Hui-tsze said to Kwang-tsze, "I have a large tree, which men call the Ailantus. Its trunk swells out to a large size, but is not fit for a carpenter to apply his line to it; its smaller branches are knotted and crooked, so that the disk and square cannot be used on them. Though planted on the wayside, a builder would not turn his head to look at it. Now your words, Sir, are great, but of no use;- all unite in putting them away from them."
Kwang-tsze replied, "Have you never seen a wildcat or a weasel? There it lies, crouching and low, till the wanderer approaches; east and west it leaps about, avoiding neither what is high nor what is low, till it is caught in a trap, or dies in a net.
"Again there is the Yak, so large that it is like a cloud hanging in the sky.

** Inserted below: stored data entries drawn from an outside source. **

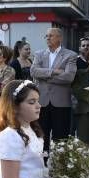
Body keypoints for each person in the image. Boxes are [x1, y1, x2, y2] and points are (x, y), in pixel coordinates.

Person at [30, 27, 77, 155]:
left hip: (61, 103)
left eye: (51, 35)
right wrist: (54, 72)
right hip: (42, 102)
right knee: (40, 136)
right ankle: (42, 164)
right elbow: (33, 71)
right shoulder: (39, 54)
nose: (48, 38)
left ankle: (58, 167)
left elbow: (69, 77)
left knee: (61, 138)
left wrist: (45, 77)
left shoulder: (70, 55)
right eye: (46, 36)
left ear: (60, 38)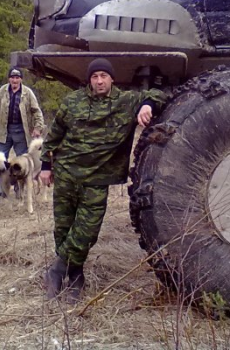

It is large indeed, but it cannot catch mice.
"You, Sir, have a large tree and are troubled because it is of no use—why do you not plant it in a tract where there is nothing else, or in a wide and barren wild? There you might saunter idly by its side, or in the enjoyment of untroubled ease sleep beneath it. Neither bill nor axe would shorten its existence; there would be nothing to injure it. What is there in its uselessness to cause you distress?"